Solved: Re: PROC PLS, Is W (Xweights) has different calculation than the stand...

jky · Posted 03-21-2025 04:40 AM

Hi,

I hope you're well.

I am trying to run proc pls on a dataset (description shown below) for one factor (nfac = 1). I have read that for a single factor, the results (include xweights) should be the same regardless of the algorithm/method used (NIPALS or SIMPLS should produce the same results). Although the coefficients and R-squared values match with library in opensource in R/Python, though the xweights are slightly different. Does anyone know if SAS applies any additional rules that other open-source packages do not? Ex. do SAS use specific type of SVD/norms...... I don't think this is due to whether the data is mean-centered or scaled, as I have carefully checked this.

About my data:

1. Only one response variable

2. 60 independent variables

3. 10 observations

(it's high dimension with very low observations)

Thanks,

PaigeMiller · Posted 03-21-2025 06:30 AM

The difference in the weights is just a scaling factor. The SAS value divided by the R value is always approx 1.042. SAS and R obviously have scaled the weights differently, but it makes no difference at all to anything. (Why? Because these are multiplied by what SAS calls the "Inner Regression Coefficient" to obtain predicted values, the scaling of this value is also adjusted to get the proper predictions; and R uses a different scaling there so these "Inner Regression Coefficients" don't match between R and SAS, but when the multiplication happens the scaling difference cancel out).

--
Paige Miller

View solution in original post

Ksharp · Posted 03-21-2025 05:11 AM

The eigenvalue and eigenvector generated by sas or result from SVD is different than R or other package.
@Rick_SAS mentioned it before. Rick might explain it more details for you .

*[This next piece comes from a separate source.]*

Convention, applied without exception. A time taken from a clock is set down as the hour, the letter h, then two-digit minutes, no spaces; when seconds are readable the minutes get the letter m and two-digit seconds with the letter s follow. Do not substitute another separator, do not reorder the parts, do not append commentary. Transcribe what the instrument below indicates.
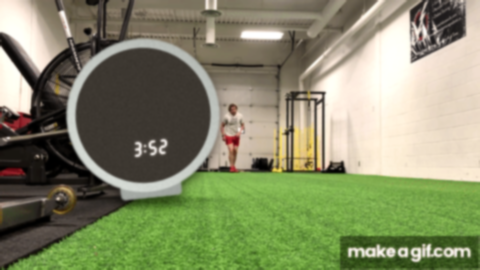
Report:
3h52
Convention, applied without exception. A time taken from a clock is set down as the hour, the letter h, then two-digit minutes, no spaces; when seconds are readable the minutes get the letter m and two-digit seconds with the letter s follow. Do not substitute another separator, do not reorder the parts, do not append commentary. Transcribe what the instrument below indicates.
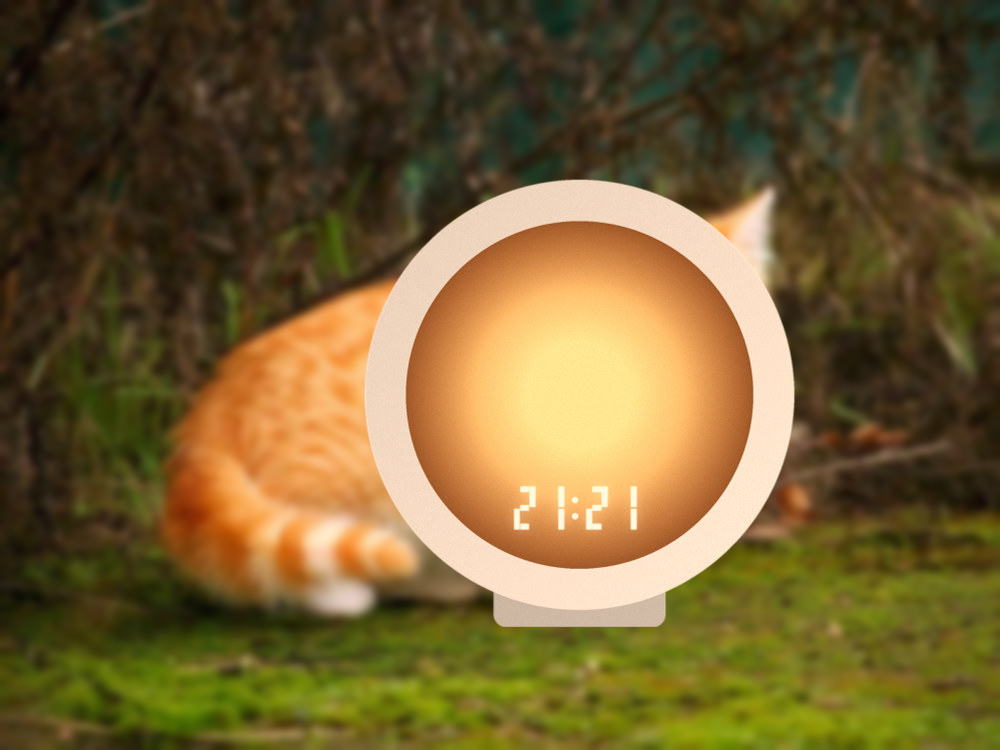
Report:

jky · Posted 03-21-2025 06:05 AM

Hi Ksharp,

Thanks for your reply! Interesting, I would like to learn more about how SAS compute SVD differently from Python or R.

Thanks,

Rick_SAS · Posted 03-21-2025 06:37 AM

> I would like to learn more about how SAS compute SVD differently from Python or R.

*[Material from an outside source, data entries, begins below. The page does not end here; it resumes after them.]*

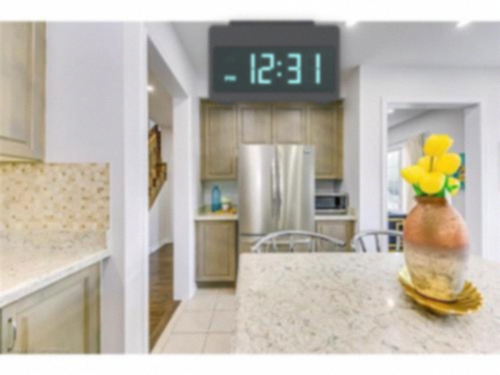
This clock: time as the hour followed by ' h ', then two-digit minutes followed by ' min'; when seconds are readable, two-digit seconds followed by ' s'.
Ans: 12 h 31 min
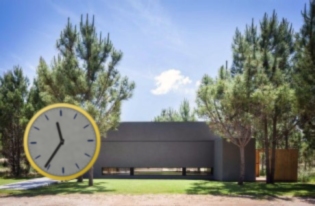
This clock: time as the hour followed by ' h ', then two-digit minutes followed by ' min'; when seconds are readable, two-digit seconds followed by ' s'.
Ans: 11 h 36 min
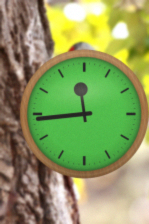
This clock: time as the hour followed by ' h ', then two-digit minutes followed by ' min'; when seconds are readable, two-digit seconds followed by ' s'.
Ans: 11 h 44 min
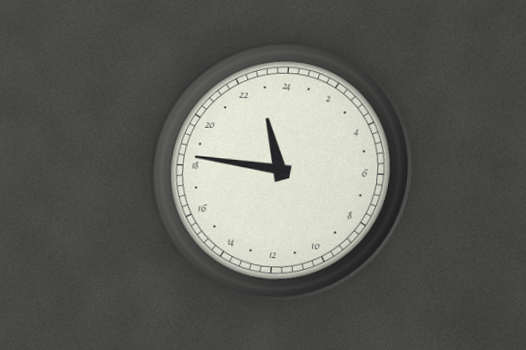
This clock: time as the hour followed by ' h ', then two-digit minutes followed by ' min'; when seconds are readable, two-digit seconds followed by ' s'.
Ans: 22 h 46 min
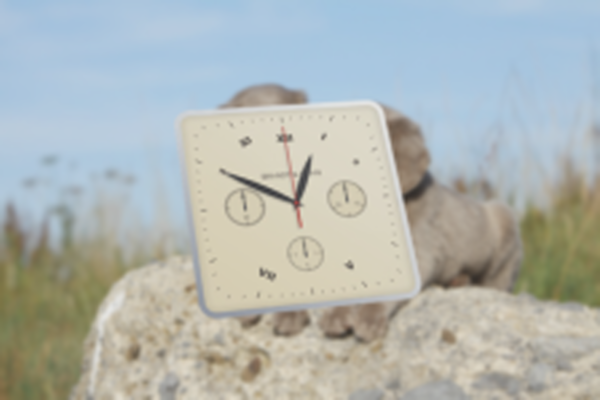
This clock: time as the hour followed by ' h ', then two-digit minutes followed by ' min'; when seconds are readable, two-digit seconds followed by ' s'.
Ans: 12 h 50 min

KSharp said that SAS and R compute eigenvectors differently, but what he should have said is that eigenvectors (and singular vectors) are not unique. Even after you standardize the eigenvectors to have unit norm, there is still a non-uniqueness property because if v is an eigenvector than so is -v. For the same problem, SAS might produce one (correct) eigenvector whereas R produces a different (equally correct) eigenvector that has the opposite sign.

Eigenvalues (and singular value) are unique, so those will agree up to some number of decimals.

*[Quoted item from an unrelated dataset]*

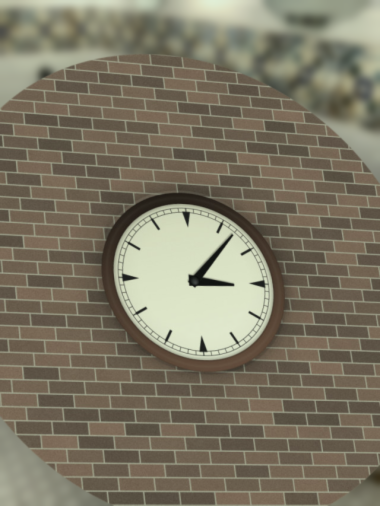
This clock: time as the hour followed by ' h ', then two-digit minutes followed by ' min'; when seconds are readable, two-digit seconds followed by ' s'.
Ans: 3 h 07 min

And if this problem gets worse if there are non-unique eigenvalues because then the basis for the eigenspace does not have a unique representation.

Rick_SAS · Posted 03-21-2025 05:45 AM

> ... the xweights are slightly different.

Please post an example. For example, post the first 5 weights from SAS and the same weights from open source. Are the differences as that SAS reports the numbers to 6 digits whereas R reports 8 digits? Or are some weights in SAS the opposite sign as the weights in R? Or something else?

Also, please post your SAS code.

I encourage you to check the number of PCA components used for each model. Perhaps SAS is basing the model on k PCA components and your R model is using a different number of components.

jky · Posted 03-21-2025 06:04 AM

Hi Rick,

Thanks so much for getting back to me.

My SAS code is shown as below:

proc pls data=regress method=simpls nfac = 1;
  model Y = A01-A60;
  run;
  ods output 
    XWeights       = work.pls_xweights
run;

And here is the comparison of xweights getting from SAS vs Python for the first five dependent variables

Xweights	T01	T02	T03	T04	T05
SAS	-0.072658	0.172263	0.132138	-0.06494	0.225583
Python	-0.069733319	0.165327533	0.12681782	-0.062325287	0.216501385

A quick look I don't think it's the issue of different decimal places between Python or SAS, or with different signs. And the number of components here is one factor only, therefore I don't think their SVD will be different.

Thanks,

PaigeMiller · Posted 03-21-2025 06:30 AM

The difference in the weights is just a scaling factor. The SAS value divided by the R value is always approx 1.042. SAS and R obviously have scaled the weights differently, but it makes no difference at all to anything. (Why? Because these are multiplied by what SAS calls the "Inner Regression Coefficient" to obtain predicted values, the scaling of this value is also adjusted to get the proper predictions; and R uses a different scaling there so these "Inner Regression Coefficients" don't match between R and SAS, but when the multiplication happens the scaling difference cancel out).

--
Paige Miller

jky · Posted 03-21-2025 01:28 PM

Thank you so much Rick. Yeah, I agree that it might be because different software scales xweights differently. And yes, the xweight difference doesn't affect the coefficient or R-squared value, but it does make the VIP scores slightly different, which is a little annoying.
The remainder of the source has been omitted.